Introduction
The purpose of this quick test is to briefly check the capabilities of a generative neural network trained to synthesize images. This article focuses on the consumption of the network’s results and ignores aspects such as installation, hardware requirements, or process automation (you can find this information on the tool’s GitHub, link below).
Image generation tools
In today’s test, we will use a publicly available software on GitHub called Fooocus. This solution provides a simple (but packed with options) GUI, and its installation is very simple (basically, you need to clone the repository and run the appropriate script). After installing the dependencies and downloading the trained models (about 25GB), we are presented with a GUI to open in our browser.
First run with Fooocus (shoes)
Let’s try something simple first. We’ll try to generate an item that our entire civilization uses – shoes. For simplicity, we’ll choose a female model (I assume the database of models for learning is larger). Let’s try the following command (prompt):
female shoes, futuristic, energetic colors
After a few minutes of generating, we got 9 images (original resolution of each is 1024×1024 pixels):
I have to admit that the tool did a really good job.

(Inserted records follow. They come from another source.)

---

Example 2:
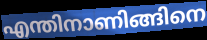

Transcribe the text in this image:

എന്തിനാണിങ്ങിനെ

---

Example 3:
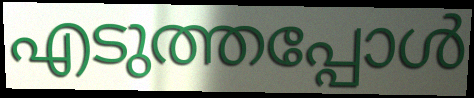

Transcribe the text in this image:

എടുത്തപ്പോൾ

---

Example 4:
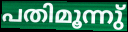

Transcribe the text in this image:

പതിമൂന്നു്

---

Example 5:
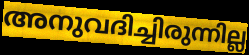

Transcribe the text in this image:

അനുവദിച്ചിരുന്നില്ലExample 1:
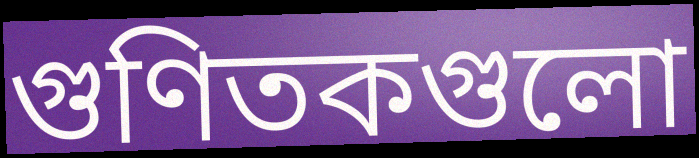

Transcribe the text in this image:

গুণিতকগুলো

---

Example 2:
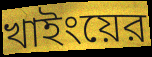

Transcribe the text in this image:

খাইংয়ের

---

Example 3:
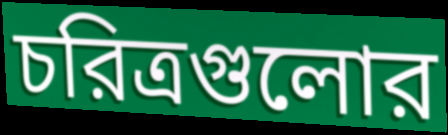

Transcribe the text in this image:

চরিত্রগুলোর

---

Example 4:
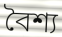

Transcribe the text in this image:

বৈশ্য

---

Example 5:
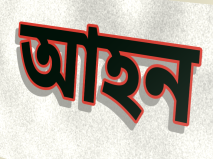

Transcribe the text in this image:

আহন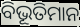
ବିଭୂତିମାନ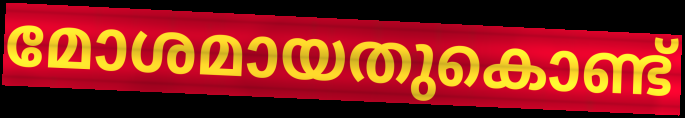
മോശമായതുകൊണ്ട്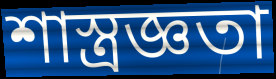
শাস্ত্রজ্ঞতা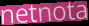
netnota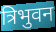
त्रिभुवन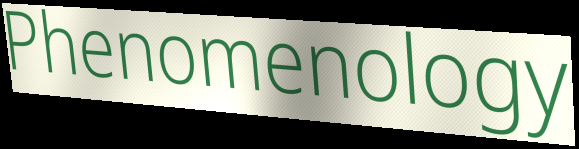
Phenomenology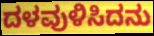
ದಳವುಳಿಸಿದನುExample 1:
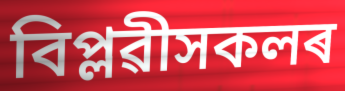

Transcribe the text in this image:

বিপ্লৱীসকলৰ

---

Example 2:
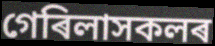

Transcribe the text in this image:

গেৰিলাসকলৰ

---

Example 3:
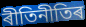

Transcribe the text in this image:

Of course, it’s hard to verify how much they differ from the input data, but somehow it seems to be at a high level. There are no artifacts visible on any of the images. The shapes, proportions and colors are realistic. This is the first command since starting the program, without any deeper “digging” in the settings, apart from selecting the “Ads Fashion Editorial” style and the aforementioned resolution (the default resolution is 1152×896).
Below is a close-up of one of the images:
Second run with Fooocus (logo)
Now for something more difficult – logo. Networks of this type usually can’t handle text generation. Additionally, the command will be longer, more abstract and the last phrase loses some of its meaning:
Logo for blog about technology. Blog domain is "bwrite.pl" and the main tech stack is Apache server, SEO, tools for developers and AI.
Here are the effects:
The shapes are interesting, but there’s something strange going on with the text. It doesn’t look good, but this is only the second command since starting the program. I chose the “Logo Design” style and a resolution of 1024×1024.

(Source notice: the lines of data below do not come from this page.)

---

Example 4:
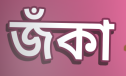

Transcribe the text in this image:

জঁকা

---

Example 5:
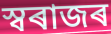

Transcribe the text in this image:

স্বৰাজৰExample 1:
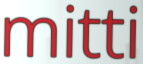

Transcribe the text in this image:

mitti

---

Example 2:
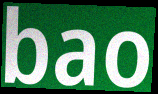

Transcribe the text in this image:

bao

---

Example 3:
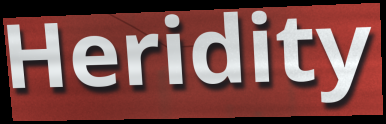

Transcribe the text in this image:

Heridity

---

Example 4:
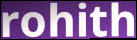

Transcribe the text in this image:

rohith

Third run with Fooocus (people)
Okay, now something very popular – people. Let’s try a simple, not too detailed prompt:
people in park, autumn, sunny weather
These are the results:
The weather and location match, but the “people” are only in the background, and we have one person in the foreground. It is possible that this is also the effect of training data, although it seems more likely that the command is too simple (not detailed).

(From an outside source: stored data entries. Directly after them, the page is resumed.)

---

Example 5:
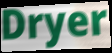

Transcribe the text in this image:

Dryer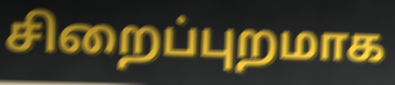
சிறைப்புறமாக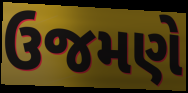
ઉજમણેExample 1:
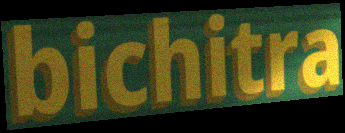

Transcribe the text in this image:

bichitra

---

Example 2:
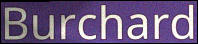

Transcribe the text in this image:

Burchard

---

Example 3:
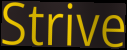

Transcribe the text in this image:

Strive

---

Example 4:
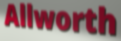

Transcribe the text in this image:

Allworth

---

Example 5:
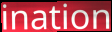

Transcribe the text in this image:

ination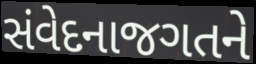
સંવેદનાજગતને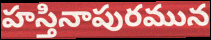
హస్తినాపురమునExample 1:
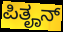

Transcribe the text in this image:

ಪಿತೄನ್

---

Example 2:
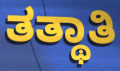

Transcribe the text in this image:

ತತ್ಥಾತಿ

How to run Fooocus without having hardware
If you don’t have a computer with sufficiently powerful parameters, an option is to run Fooocus in the cloud. The project’s website contains instructions for running it in Google Colab. However, it should be remembered that free resources are limited, both in size and time. It is worth considering purchasing an appropriate subscription if you plan to “play” with this or other solutions for a longer period of time.
Summary
As a free tool available to anyone with the right equipment (mid-range) or access to a computing cloud, the tool’s capabilities seem very rich. In literally a few minutes, we are able to generate photorealistic images in good resolution. The tool also has an upscaling option, so we can increase the resolution even more. No expert knowledge is required for this, and the GUI itself provides the right amount of settings.